The evaluation site must comply with the criteria in the Skill Standards.
If an evaluation site is being used for the first time, develop a relationship with the site supervisor. Make contact by phone and, if possible, visit the site prior to the session.
There can be no compromise with regard to safety.
Confirm that any machine used by a Candidate for evaluation is in working order and equipped with any relevant guards or safety devices, dust collection, sufficient lighting, safe footing and clear working access.
It is expected educators and supervisors in industry will be working in a site suitable for evaluation.
Safety – when to STOP an Evaluation
It goes without saying that SAFETY is always a consideration in any manufacturing process. Woodworking , by its very nature, can be hazardous to the woodworker and to others in the vicinity. So, when is an operation unsafe to the point of terminating the evaluation?

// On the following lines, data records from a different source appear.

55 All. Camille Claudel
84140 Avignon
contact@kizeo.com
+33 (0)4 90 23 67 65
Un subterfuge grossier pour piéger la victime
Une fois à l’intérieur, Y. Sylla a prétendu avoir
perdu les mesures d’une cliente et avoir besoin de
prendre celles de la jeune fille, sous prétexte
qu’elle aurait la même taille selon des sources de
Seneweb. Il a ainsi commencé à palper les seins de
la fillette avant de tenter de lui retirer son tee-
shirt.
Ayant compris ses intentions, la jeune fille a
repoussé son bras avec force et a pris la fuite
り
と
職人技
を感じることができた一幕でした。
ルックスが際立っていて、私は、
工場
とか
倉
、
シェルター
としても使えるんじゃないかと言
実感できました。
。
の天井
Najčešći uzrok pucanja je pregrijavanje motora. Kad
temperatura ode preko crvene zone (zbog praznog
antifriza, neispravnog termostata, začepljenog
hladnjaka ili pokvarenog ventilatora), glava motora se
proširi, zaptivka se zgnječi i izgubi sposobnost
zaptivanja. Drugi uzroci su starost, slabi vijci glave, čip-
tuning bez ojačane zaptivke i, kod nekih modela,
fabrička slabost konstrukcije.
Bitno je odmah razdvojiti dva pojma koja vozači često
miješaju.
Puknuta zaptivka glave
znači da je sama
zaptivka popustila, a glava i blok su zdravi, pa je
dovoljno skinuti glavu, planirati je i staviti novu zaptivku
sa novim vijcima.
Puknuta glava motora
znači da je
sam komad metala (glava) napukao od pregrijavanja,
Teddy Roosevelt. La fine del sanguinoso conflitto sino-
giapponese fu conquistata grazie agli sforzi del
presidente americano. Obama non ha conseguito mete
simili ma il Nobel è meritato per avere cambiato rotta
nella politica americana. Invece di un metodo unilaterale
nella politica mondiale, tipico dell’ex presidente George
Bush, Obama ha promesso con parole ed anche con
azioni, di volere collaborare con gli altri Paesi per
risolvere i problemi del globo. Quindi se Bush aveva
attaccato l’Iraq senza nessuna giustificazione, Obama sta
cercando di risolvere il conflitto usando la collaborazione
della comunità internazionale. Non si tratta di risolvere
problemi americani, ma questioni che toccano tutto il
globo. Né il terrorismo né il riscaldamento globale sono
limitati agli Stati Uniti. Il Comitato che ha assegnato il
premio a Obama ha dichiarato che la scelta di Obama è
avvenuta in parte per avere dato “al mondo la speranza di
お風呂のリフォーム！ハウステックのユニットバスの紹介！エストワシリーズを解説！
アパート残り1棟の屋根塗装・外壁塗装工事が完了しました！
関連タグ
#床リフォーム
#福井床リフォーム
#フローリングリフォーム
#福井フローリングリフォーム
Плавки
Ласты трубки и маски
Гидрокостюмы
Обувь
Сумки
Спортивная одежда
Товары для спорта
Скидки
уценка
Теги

A rule of thumb that might be applied to all woodworking operations is this:
If a given operation requires PERFECT execution to avoid mishap, then it is NOT SAFE.

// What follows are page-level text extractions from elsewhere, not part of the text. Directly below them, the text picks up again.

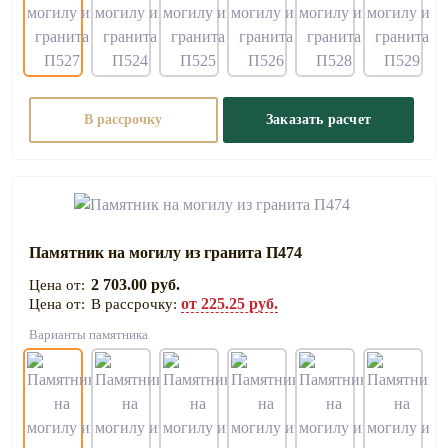
В рассрочку
Заказать расчет
Памятник на могилу из гранита П474
2 703.00 руб.
от 225.25 руб.
В рассрочку:
Варианты памятника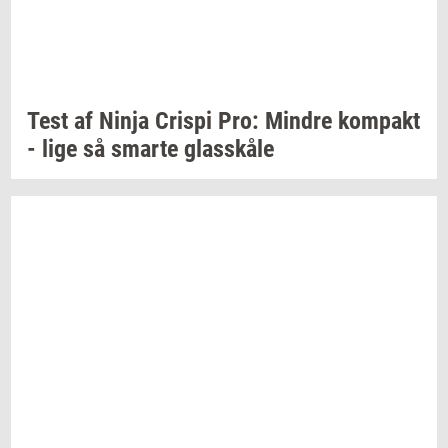
Test af Ninja
Cri­spi
Pro:
Min­dre
kom­pakt
- lige så
smar­te
glas­skå­le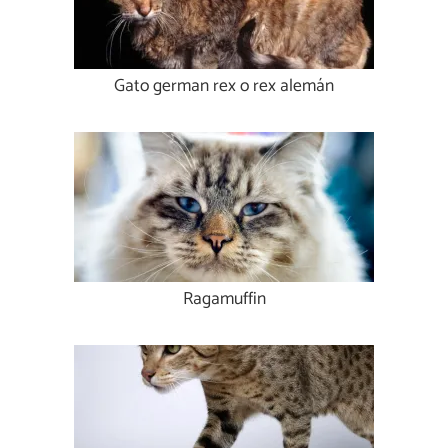
Gato german rex o rex alemán
Ragamuffin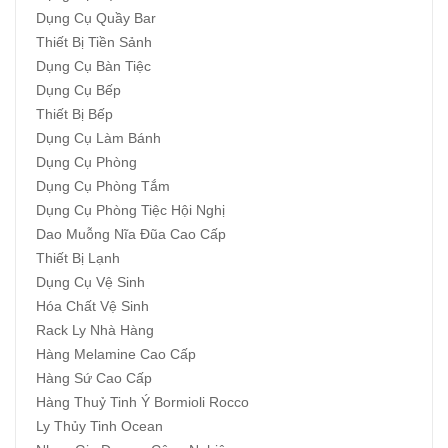
Dụng Cụ Quầy Bar
Thiết Bị Tiền Sảnh
Dụng Cụ Bàn Tiệc
Dụng Cụ Bếp
Thiết Bị Bếp
Dụng Cụ Làm Bánh
Dụng Cụ Phòng
Dụng Cụ Phòng Tắm
Dụng Cụ Phòng Tiệc Hội Nghị
Dao Muỗng Nĩa Đũa Cao Cấp
Thiết Bị Lạnh
Dụng Cụ Vệ Sinh
Hóa Chất Vệ Sinh
Rack Ly Nhà Hàng
Hàng Melamine Cao Cấp
Hàng Sứ Cao Cấp
Hàng Thuỷ Tinh Ý Bormioli Rocco
Ly Thủy Tinh Ocean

A safe working situation is one that allows for imperfection in execution. It provides protection and/or an escape plan.
Safety should first be addressed by the Candidate in the Pre-Op period. He/she should make sure that the appropriate guarding is in place and that any other required tools or equipment are at hand. The Accredited Skill Evaluator shall confirm the Candidate has done so and is ready to begin, without prejudice or approbation.
Personal Protective Equipment
Safety glasses must be worn at all times.
Face masks, shop aprons or other protective clothing can be used. Restrictive or loose clothing or accessories which may, in the opinion of the Accredited Skill Evaluator, pose a threat to safe execution of the operation shall be modified and/or removed prior to the evaluation.
A machine or tool may have a factory-supplied guard, which can be used.
If the standard guard cannot be used, an alternate method of guarding the process must be employed.
If an operation absolutely cannot be done with a physical guard, then the operator must utilize process procedures that “guard” the hands and body through position and technique.
Jigs and Fixtures
By holding the work piece or guiding the tool, jigs and fixtures make the process safer. Hands can be kept away from the cutting tool.
Auxiliary fences, hold-downs, stops and other devices can help control the work piece.
Push sticks and push blocks can be used to keep hands away from the cutting tool.
When to Stop
During the operation, if the Evaluator observes that the Candidate is attempting to complete the operation in a manner that could be deemed unsafe, the Evaluation should be stopped. Incorrect body position, placing the hands in imminent danger from the cutting tool, not using appropriate guarding, restrictive or loose clothing, etc. are all possible reasons. You must be the judge.